“Personally, I’ve sometimes wondered whether “compassionate conservatism” came out, in effect, to big-government conservatism,” says Timothy Dalrymple. “I no longer think that’s the case. Although Bush expanded government spending, he often directed that spending in ways that did not further bloat the government bureaucracy but, instead, empowered churches and ministries and other organizations in the private sector to do their work.”
In an interview with Tim Goeglein, George W. Bush’s Deputy Director of the Office of Public Liaison, Dalrymple examines the the oft-misunderstood policy stance.
What do you say to those who assert that “compassionate conservatism” was code for “big-government conservatism”?
George W. Bush never spoke in code. George W. Bush is that rare politician—and I have worked in Washington for nearly twenty-five years, I’ve walked with the princes of this world—he is that rare politician who is the same in private as in public. He says what he means and means what he says.
Compassionate conservatism was not a euphemism or code.
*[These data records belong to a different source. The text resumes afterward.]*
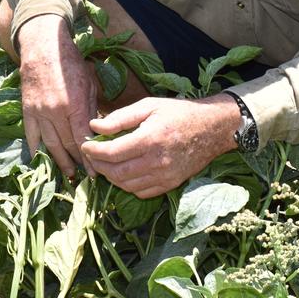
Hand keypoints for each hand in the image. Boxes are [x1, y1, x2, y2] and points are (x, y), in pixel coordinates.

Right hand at [16, 14, 98, 175]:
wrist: (42, 46)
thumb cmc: (70, 62)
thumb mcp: (88, 83)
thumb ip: (92, 109)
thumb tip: (98, 132)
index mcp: (73, 104)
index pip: (83, 139)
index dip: (90, 157)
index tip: (96, 171)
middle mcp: (54, 112)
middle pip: (67, 144)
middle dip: (78, 162)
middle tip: (85, 177)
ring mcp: (38, 112)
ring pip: (49, 143)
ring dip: (60, 161)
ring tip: (68, 174)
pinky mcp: (27, 110)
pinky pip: (31, 134)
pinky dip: (35, 149)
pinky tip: (40, 161)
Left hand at [80, 94, 239, 197]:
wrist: (213, 128)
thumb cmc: (179, 113)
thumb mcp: (149, 105)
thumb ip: (120, 117)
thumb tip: (94, 126)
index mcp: (150, 139)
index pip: (111, 152)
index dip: (93, 151)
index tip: (85, 145)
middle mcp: (157, 161)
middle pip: (116, 172)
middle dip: (99, 165)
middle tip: (92, 156)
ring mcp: (165, 176)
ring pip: (127, 185)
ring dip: (111, 177)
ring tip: (106, 163)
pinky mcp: (171, 184)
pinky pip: (141, 192)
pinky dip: (128, 185)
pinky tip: (124, 172)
It represented, and represents, precisely who he was and is, as a result of his faith. It really was dramatized in George W. Bush’s visit (when he was Governor) to a prison in Texas where Chuck Colson and Prison Fellowship had become very active. The President saw the results of their ministry, and the way that their work was impacting these otherwise-very-hardened criminals. A seed was planted. George W. Bush came to see that there was an absolutely critical role for faith-based and community groups. They were the “little platoons” doing the most important work. He resolved that when he came to the Oval Office, he would take that model or paradigm and apply it nationally.
Compassionate conservatism was George W. Bush’s character and it was his commitment. It was not code or an effort to be clever.